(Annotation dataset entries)
++++++
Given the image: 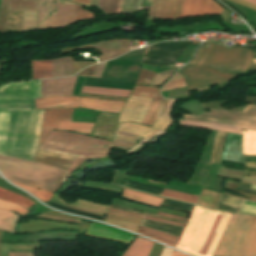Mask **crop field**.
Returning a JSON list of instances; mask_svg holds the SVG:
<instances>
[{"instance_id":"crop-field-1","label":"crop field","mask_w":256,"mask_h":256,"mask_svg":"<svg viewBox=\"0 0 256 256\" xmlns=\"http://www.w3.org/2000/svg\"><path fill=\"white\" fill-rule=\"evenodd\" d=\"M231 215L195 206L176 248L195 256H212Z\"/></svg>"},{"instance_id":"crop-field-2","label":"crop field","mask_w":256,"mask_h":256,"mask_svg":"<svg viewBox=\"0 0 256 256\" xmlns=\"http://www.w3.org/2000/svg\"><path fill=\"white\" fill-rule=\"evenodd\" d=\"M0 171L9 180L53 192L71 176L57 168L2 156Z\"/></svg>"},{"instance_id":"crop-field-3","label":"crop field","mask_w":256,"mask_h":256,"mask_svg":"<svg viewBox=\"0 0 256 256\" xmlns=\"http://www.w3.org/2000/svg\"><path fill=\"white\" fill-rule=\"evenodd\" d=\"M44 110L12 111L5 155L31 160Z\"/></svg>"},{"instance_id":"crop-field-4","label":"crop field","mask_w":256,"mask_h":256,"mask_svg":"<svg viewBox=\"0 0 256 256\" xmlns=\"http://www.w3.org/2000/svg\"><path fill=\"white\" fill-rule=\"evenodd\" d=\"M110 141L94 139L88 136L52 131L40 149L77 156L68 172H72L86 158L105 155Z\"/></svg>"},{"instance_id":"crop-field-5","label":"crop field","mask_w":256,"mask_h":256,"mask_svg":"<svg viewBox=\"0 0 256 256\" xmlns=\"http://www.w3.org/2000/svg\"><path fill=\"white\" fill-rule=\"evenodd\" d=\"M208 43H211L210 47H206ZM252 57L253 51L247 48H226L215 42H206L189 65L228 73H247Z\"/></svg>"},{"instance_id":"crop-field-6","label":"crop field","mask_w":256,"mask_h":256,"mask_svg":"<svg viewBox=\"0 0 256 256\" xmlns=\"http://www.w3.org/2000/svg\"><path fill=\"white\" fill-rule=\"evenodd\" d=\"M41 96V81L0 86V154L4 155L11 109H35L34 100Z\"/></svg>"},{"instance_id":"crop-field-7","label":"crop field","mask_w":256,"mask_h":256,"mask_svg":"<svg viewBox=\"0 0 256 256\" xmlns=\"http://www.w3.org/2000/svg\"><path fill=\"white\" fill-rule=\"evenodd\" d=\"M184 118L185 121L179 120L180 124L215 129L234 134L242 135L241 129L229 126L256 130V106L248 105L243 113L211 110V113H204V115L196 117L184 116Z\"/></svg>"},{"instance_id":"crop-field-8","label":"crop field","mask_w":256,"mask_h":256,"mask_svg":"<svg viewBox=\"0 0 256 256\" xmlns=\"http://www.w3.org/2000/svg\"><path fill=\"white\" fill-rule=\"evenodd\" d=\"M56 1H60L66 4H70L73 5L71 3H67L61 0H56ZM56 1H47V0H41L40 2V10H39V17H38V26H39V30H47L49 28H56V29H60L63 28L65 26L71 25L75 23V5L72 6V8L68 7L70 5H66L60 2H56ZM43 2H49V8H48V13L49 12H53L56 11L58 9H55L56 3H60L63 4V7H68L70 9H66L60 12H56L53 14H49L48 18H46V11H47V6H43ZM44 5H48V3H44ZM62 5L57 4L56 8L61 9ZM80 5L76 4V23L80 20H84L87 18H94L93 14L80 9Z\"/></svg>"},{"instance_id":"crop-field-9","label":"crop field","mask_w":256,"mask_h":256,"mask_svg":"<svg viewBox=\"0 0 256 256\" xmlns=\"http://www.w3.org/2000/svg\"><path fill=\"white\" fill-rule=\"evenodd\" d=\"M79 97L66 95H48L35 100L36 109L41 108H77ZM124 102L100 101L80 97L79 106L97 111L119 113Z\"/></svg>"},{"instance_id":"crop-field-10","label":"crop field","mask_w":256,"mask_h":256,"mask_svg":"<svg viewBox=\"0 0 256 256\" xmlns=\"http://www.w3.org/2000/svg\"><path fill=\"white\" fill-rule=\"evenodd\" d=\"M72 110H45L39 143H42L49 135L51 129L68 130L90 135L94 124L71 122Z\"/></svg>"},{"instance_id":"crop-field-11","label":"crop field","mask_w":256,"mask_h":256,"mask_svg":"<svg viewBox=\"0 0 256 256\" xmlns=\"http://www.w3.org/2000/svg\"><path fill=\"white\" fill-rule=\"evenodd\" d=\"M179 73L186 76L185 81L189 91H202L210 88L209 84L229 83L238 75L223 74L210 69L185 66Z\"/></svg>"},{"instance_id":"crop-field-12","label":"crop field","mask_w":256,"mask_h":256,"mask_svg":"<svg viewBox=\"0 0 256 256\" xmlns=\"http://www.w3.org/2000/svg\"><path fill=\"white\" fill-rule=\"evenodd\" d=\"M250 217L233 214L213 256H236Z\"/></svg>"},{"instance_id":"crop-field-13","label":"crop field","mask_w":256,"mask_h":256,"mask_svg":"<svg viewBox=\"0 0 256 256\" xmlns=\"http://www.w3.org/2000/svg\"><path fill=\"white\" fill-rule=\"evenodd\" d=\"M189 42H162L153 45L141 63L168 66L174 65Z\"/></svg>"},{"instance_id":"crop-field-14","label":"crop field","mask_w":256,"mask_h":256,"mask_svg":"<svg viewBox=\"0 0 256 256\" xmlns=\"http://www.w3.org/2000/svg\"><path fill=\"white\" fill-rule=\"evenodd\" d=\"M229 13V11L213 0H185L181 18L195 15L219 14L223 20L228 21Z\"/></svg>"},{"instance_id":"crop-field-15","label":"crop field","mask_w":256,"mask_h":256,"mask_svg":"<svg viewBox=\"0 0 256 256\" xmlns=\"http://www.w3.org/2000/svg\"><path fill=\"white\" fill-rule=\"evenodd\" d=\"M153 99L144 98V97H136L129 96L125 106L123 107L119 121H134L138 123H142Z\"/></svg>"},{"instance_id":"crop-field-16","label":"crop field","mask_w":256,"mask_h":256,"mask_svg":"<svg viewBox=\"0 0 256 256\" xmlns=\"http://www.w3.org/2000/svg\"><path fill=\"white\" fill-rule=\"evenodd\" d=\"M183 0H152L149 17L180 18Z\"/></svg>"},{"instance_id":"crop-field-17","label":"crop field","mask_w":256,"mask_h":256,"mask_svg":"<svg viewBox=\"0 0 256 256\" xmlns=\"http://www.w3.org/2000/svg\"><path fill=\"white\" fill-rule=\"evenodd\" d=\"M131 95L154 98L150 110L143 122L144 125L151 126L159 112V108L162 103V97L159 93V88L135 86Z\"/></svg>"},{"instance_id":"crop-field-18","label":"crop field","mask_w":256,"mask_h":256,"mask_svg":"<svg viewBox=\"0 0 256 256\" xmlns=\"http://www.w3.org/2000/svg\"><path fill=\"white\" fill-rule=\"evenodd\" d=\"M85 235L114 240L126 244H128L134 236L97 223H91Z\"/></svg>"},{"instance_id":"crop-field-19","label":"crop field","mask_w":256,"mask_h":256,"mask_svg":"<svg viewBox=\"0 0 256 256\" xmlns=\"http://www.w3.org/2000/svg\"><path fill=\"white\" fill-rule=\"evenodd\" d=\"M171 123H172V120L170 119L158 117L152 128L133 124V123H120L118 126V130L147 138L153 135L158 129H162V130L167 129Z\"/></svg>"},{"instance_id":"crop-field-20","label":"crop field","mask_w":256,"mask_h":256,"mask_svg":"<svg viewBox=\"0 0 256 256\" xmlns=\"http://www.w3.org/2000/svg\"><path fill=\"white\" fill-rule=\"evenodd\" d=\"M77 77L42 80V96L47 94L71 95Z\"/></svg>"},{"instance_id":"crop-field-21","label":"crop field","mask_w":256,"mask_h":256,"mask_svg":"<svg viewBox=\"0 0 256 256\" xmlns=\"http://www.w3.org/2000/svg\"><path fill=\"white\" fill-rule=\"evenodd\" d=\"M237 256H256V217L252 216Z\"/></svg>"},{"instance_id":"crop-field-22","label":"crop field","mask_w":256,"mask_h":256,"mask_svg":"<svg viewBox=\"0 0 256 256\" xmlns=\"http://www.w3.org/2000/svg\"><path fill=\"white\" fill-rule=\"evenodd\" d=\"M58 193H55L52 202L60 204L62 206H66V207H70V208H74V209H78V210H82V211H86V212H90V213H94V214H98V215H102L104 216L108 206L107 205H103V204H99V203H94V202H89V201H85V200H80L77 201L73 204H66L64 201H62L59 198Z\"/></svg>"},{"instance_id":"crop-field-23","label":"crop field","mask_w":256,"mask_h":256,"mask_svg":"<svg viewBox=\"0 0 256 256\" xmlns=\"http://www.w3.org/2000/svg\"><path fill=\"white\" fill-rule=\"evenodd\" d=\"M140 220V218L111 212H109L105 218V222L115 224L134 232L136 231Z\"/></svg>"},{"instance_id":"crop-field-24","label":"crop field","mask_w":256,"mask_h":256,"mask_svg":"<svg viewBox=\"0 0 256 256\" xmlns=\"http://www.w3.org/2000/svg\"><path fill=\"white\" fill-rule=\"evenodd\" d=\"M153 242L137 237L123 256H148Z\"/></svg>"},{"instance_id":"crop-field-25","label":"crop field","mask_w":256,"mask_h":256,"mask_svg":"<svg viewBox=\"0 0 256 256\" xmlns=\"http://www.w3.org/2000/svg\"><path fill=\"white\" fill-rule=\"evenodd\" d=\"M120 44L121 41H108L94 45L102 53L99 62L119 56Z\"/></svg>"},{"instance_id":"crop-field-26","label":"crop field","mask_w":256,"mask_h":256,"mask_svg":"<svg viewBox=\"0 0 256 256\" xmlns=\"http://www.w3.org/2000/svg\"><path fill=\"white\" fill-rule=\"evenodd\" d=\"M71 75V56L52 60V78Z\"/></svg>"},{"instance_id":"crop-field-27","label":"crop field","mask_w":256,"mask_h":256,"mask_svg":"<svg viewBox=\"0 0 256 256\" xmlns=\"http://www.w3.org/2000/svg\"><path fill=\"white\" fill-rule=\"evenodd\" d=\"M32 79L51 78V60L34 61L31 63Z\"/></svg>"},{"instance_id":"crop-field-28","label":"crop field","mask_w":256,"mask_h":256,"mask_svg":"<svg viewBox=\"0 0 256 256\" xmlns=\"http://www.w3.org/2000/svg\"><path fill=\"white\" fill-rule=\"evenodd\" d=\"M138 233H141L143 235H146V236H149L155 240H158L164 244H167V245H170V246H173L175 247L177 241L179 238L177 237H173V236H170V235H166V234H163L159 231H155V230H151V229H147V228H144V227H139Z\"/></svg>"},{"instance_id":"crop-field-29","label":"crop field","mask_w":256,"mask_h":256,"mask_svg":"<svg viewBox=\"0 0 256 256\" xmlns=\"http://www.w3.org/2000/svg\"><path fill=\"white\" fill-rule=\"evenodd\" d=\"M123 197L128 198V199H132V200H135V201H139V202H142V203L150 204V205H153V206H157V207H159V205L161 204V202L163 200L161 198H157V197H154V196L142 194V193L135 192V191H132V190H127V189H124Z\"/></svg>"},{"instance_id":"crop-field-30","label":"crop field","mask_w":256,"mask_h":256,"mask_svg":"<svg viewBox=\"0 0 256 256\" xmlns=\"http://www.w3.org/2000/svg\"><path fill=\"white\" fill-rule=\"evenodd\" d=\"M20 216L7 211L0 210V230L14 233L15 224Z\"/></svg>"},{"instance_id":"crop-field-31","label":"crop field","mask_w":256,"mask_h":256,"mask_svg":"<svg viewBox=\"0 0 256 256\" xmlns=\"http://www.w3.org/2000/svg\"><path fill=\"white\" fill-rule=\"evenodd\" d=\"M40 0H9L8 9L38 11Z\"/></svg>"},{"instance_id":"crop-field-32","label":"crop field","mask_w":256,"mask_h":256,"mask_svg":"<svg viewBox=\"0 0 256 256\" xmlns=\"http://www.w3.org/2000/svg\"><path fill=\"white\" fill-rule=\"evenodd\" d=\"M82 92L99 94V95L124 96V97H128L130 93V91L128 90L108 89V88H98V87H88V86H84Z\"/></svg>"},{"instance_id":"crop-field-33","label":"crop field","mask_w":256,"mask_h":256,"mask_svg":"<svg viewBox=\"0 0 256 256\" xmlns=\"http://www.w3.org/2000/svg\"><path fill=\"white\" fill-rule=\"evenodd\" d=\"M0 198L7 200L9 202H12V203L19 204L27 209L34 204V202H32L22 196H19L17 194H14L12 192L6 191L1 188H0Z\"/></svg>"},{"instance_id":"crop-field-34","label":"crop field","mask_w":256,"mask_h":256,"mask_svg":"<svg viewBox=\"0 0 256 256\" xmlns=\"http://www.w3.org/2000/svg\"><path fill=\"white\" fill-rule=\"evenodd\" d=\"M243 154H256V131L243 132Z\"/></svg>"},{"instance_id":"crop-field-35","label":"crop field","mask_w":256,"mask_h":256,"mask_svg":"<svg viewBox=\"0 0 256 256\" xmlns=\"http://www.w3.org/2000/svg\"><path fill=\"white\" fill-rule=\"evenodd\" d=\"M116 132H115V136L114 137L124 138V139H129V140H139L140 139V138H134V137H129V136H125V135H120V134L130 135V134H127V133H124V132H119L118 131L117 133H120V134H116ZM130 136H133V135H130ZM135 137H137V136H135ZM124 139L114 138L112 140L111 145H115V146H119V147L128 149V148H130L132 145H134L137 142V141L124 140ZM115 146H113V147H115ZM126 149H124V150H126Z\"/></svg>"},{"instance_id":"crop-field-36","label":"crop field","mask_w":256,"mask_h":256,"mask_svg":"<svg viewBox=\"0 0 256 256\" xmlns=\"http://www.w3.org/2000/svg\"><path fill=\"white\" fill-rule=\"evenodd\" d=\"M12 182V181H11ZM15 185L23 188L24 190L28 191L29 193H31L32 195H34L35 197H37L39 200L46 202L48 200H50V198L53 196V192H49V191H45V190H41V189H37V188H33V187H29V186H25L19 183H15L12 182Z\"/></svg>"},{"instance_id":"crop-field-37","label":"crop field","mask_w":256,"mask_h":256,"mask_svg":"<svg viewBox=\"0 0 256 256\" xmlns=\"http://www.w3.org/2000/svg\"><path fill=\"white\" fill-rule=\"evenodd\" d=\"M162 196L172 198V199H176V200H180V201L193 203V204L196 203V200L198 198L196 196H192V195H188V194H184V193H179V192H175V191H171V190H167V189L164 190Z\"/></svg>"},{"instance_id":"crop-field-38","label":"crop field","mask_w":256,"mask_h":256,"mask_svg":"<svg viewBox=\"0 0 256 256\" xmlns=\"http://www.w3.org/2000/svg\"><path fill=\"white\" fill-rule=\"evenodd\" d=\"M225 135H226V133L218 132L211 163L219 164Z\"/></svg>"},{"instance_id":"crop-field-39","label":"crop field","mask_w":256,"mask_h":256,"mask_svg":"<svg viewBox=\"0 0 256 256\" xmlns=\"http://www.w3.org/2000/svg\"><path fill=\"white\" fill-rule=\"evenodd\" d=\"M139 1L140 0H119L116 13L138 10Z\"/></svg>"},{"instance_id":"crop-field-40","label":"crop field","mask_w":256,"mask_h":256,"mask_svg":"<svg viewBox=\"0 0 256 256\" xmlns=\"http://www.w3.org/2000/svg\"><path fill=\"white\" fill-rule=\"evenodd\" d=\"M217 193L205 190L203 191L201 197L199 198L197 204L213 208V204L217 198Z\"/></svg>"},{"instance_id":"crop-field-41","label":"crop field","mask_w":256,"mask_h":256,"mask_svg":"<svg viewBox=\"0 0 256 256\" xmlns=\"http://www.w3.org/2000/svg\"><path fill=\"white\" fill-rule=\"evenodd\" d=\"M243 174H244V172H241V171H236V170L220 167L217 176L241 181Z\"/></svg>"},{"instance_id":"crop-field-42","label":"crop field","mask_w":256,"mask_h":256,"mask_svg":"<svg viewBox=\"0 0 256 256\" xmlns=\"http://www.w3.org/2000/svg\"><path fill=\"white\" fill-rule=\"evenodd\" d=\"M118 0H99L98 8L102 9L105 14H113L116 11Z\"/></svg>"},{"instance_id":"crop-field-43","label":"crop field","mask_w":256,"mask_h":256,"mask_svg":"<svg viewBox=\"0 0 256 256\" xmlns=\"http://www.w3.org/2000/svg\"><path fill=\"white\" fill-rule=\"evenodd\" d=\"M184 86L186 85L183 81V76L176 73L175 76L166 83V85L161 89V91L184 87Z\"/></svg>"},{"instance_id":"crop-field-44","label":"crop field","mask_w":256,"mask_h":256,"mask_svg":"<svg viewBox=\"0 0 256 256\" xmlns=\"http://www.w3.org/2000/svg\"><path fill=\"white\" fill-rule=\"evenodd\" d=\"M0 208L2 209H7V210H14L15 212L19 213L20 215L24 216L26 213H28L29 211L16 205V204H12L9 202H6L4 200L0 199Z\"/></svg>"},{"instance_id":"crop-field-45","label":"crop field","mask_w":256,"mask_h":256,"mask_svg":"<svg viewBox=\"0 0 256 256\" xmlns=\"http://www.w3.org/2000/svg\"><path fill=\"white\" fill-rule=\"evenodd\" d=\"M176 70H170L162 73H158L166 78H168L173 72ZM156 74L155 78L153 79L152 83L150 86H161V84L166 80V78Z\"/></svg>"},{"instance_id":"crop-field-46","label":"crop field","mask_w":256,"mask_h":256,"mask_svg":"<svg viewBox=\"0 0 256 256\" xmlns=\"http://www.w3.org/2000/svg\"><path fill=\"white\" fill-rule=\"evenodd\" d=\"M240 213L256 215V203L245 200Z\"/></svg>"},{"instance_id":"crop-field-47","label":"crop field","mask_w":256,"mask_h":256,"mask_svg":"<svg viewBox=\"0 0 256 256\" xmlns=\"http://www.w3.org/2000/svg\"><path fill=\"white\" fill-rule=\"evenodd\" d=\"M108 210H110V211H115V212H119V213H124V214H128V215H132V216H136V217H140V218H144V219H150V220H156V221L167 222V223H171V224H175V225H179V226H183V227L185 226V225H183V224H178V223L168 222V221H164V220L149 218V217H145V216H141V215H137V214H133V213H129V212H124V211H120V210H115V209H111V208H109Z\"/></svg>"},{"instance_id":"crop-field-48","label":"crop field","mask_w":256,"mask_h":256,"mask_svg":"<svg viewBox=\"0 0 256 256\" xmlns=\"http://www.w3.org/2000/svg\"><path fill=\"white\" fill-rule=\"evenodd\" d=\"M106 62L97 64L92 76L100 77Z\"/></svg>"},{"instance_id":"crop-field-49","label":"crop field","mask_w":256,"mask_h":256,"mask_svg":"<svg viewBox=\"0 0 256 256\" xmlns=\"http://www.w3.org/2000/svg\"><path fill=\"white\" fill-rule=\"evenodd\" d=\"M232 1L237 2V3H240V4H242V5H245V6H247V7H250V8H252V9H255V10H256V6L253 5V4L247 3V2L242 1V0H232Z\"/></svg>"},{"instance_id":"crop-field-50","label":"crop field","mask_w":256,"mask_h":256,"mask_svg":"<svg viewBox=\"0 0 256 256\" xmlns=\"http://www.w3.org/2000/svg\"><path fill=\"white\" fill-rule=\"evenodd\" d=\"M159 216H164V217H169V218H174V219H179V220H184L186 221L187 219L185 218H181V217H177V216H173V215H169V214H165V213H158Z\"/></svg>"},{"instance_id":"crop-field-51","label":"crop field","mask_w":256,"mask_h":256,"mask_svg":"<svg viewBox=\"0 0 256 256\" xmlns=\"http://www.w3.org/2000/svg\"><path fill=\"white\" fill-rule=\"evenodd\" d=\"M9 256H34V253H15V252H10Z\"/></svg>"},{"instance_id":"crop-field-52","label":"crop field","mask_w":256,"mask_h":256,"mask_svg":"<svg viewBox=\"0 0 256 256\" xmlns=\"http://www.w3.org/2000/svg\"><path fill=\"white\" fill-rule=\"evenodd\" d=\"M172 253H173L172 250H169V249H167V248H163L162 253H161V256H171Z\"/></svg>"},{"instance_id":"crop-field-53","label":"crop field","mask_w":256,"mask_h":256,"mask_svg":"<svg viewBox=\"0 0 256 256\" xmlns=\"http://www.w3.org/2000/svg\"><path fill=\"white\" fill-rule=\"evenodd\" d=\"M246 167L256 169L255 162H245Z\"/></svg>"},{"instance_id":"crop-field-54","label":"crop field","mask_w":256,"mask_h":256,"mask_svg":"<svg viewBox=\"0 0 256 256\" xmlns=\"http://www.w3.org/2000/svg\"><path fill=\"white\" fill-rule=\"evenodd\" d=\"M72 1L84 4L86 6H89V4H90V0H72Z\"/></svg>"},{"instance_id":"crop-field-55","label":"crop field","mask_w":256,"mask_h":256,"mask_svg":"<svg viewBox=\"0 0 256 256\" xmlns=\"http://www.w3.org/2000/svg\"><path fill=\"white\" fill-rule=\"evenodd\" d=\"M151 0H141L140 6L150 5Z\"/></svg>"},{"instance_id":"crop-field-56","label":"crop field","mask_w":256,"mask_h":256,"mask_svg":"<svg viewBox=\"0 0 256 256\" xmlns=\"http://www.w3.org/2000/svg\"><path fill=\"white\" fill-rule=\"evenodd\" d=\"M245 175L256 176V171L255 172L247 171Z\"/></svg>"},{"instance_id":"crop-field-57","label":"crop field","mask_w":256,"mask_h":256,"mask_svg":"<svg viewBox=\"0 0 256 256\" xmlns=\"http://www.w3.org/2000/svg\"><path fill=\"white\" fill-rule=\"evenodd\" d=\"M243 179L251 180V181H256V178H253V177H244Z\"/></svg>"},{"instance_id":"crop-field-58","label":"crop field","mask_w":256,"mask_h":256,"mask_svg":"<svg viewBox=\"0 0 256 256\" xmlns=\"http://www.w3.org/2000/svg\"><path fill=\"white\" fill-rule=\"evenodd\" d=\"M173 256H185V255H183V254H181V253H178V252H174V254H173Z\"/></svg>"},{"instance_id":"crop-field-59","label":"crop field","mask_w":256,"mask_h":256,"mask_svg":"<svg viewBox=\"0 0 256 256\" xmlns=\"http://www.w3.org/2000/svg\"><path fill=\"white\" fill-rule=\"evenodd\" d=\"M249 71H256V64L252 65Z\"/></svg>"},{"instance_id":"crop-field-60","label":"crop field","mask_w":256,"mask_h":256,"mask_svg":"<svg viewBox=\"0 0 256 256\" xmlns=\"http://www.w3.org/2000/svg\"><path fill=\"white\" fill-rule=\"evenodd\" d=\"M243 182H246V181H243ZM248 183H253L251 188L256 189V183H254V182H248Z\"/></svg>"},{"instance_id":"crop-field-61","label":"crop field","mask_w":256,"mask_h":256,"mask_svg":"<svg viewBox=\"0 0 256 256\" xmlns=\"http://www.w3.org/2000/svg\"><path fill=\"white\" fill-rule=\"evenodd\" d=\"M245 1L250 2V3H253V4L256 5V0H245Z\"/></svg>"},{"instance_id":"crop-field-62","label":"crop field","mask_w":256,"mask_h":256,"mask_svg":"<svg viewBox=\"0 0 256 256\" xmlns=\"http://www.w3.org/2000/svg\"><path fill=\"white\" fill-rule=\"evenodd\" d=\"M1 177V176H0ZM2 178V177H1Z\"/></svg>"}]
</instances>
++++++
--- Objective ---
Find every line in the records above that contains the string "instances", matching case exactly, and copy each of those lines in full.

--- Reply ---
Returning a JSON list of instances; mask_svg holds the SVG:
<instances>
</instances>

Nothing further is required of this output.